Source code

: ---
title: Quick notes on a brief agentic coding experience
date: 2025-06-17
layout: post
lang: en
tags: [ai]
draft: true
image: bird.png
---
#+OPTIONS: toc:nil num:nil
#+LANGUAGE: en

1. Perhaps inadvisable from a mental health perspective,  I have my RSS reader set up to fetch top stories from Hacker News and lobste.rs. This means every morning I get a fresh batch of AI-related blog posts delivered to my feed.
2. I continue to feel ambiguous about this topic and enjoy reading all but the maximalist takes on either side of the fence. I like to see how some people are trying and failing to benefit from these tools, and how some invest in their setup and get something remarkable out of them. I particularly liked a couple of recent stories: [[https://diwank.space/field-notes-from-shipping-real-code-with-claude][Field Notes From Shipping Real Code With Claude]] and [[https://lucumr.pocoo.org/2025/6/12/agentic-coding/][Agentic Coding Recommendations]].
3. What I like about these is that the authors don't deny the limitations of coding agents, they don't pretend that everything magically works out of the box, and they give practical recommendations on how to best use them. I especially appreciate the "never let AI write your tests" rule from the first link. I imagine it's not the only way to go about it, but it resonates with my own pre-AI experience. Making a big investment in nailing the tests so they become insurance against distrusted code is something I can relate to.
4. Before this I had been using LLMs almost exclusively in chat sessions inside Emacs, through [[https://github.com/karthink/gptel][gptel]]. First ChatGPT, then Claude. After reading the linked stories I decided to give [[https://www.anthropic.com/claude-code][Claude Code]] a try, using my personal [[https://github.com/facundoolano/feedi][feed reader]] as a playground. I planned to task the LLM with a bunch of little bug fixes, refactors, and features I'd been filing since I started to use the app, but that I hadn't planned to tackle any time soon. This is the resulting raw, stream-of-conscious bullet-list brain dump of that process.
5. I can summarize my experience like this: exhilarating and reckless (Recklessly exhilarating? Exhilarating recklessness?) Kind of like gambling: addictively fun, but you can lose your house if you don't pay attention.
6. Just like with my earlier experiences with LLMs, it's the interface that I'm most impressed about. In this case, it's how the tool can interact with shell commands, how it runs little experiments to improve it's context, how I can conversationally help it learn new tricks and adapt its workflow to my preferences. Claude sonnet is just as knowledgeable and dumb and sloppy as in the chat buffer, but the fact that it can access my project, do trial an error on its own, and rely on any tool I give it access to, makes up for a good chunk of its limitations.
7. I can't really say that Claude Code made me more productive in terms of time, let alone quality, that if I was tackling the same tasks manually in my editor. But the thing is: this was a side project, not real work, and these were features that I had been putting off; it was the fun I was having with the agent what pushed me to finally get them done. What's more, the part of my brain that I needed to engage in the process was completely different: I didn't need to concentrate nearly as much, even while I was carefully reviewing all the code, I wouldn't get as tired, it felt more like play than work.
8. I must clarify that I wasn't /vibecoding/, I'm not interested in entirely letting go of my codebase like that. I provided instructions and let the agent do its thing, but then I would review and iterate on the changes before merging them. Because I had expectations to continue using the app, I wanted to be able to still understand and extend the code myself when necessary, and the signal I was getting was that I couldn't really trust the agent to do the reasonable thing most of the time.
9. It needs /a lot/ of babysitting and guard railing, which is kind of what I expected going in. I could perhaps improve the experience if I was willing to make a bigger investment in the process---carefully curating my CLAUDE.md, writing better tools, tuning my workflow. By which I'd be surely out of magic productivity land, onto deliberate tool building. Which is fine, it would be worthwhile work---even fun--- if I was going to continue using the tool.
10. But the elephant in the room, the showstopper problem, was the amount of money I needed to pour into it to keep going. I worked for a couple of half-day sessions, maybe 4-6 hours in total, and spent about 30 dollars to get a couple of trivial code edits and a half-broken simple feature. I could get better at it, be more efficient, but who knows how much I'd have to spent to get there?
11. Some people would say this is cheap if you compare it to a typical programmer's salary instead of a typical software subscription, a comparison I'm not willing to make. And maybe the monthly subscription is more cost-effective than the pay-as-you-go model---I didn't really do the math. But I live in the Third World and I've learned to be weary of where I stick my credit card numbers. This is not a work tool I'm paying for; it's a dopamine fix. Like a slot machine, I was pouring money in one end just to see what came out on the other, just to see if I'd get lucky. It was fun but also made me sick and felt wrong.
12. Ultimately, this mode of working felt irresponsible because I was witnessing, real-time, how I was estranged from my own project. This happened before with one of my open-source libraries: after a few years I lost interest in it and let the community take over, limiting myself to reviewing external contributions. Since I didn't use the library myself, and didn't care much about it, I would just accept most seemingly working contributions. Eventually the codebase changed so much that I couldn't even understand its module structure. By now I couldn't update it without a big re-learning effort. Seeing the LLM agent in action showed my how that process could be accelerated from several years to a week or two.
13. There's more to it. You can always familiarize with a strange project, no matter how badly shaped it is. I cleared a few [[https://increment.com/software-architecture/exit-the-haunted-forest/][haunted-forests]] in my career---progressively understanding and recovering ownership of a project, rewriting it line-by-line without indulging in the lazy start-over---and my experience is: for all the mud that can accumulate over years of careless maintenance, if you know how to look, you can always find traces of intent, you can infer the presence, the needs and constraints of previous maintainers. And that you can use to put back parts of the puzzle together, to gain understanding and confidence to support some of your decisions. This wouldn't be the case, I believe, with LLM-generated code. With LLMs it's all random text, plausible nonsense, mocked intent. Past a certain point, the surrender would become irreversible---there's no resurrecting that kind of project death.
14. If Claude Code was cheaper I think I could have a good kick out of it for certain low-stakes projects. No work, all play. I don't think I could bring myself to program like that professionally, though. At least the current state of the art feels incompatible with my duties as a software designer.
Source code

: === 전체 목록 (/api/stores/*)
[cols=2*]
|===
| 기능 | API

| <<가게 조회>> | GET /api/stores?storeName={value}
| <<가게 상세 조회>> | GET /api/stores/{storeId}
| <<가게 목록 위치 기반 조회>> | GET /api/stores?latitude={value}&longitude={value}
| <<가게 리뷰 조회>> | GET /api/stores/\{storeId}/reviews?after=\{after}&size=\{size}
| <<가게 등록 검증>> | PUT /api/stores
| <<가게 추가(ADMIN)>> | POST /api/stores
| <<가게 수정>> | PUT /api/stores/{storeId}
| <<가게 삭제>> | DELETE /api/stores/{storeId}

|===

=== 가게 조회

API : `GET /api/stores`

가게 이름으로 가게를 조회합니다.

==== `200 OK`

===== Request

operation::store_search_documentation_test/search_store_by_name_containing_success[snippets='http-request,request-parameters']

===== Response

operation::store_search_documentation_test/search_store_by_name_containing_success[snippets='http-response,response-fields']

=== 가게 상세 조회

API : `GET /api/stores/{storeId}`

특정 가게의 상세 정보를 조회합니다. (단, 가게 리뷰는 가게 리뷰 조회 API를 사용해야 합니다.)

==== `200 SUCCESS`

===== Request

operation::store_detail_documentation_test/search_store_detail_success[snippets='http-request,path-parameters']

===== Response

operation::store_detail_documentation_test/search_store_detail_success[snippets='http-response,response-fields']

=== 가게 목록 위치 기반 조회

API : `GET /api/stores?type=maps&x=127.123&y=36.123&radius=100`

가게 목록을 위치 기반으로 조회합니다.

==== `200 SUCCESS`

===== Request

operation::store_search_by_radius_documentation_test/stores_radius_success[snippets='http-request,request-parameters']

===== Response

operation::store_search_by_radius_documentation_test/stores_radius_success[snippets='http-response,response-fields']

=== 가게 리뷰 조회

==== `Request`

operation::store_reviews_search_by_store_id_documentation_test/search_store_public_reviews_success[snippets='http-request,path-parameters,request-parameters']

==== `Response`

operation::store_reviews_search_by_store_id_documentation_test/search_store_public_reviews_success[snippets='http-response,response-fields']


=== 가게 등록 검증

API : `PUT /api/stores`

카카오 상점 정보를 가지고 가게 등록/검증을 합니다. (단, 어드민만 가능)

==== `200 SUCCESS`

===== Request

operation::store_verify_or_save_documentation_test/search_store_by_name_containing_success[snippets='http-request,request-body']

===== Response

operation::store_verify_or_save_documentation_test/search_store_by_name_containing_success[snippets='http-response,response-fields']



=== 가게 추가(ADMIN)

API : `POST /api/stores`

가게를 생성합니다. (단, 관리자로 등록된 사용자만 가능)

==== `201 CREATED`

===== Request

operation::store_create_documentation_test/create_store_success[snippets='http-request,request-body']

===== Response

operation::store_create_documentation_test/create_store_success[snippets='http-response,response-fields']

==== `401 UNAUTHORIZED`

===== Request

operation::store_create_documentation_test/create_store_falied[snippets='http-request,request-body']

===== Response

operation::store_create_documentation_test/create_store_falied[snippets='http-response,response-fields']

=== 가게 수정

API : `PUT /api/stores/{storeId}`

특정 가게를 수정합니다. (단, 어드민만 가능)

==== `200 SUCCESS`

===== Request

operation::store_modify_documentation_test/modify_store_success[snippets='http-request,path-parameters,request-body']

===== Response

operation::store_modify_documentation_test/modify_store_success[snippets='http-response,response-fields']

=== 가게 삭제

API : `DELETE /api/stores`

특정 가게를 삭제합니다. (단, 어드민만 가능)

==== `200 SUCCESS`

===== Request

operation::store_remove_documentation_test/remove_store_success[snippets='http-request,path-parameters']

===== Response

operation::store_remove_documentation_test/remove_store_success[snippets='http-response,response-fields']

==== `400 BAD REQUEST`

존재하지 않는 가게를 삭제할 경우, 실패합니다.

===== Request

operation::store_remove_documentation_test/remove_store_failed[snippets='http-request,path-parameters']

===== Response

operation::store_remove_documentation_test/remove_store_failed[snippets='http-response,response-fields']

──────────────────────────────

ACTION ITEM:
Find "#+OPTIONS: toc:nil num:nil" in the entries above and copy that whole line exactly, then each line after it through the line that contains "2. I continue".

ANSWER TO THE PROBLEM:
#+OPTIONS: toc:nil num:nil
#+LANGUAGE: en

1. Perhaps inadvisable from a mental health perspective,  I have my RSS reader set up to fetch top stories from Hacker News and lobste.rs. This means every morning I get a fresh batch of AI-related blog posts delivered to my feed.
2. I continue to feel ambiguous about this topic and enjoy reading all but the maximalist takes on either side of the fence. I like to see how some people are trying and failing to benefit from these tools, and how some invest in their setup and get something remarkable out of them. I particularly liked a couple of recent stories: [[https://diwank.space/field-notes-from-shipping-real-code-with-claude][Field Notes From Shipping Real Code With Claude]] and [[https://lucumr.pocoo.org/2025/6/12/agentic-coding/][Agentic Coding Recommendations]].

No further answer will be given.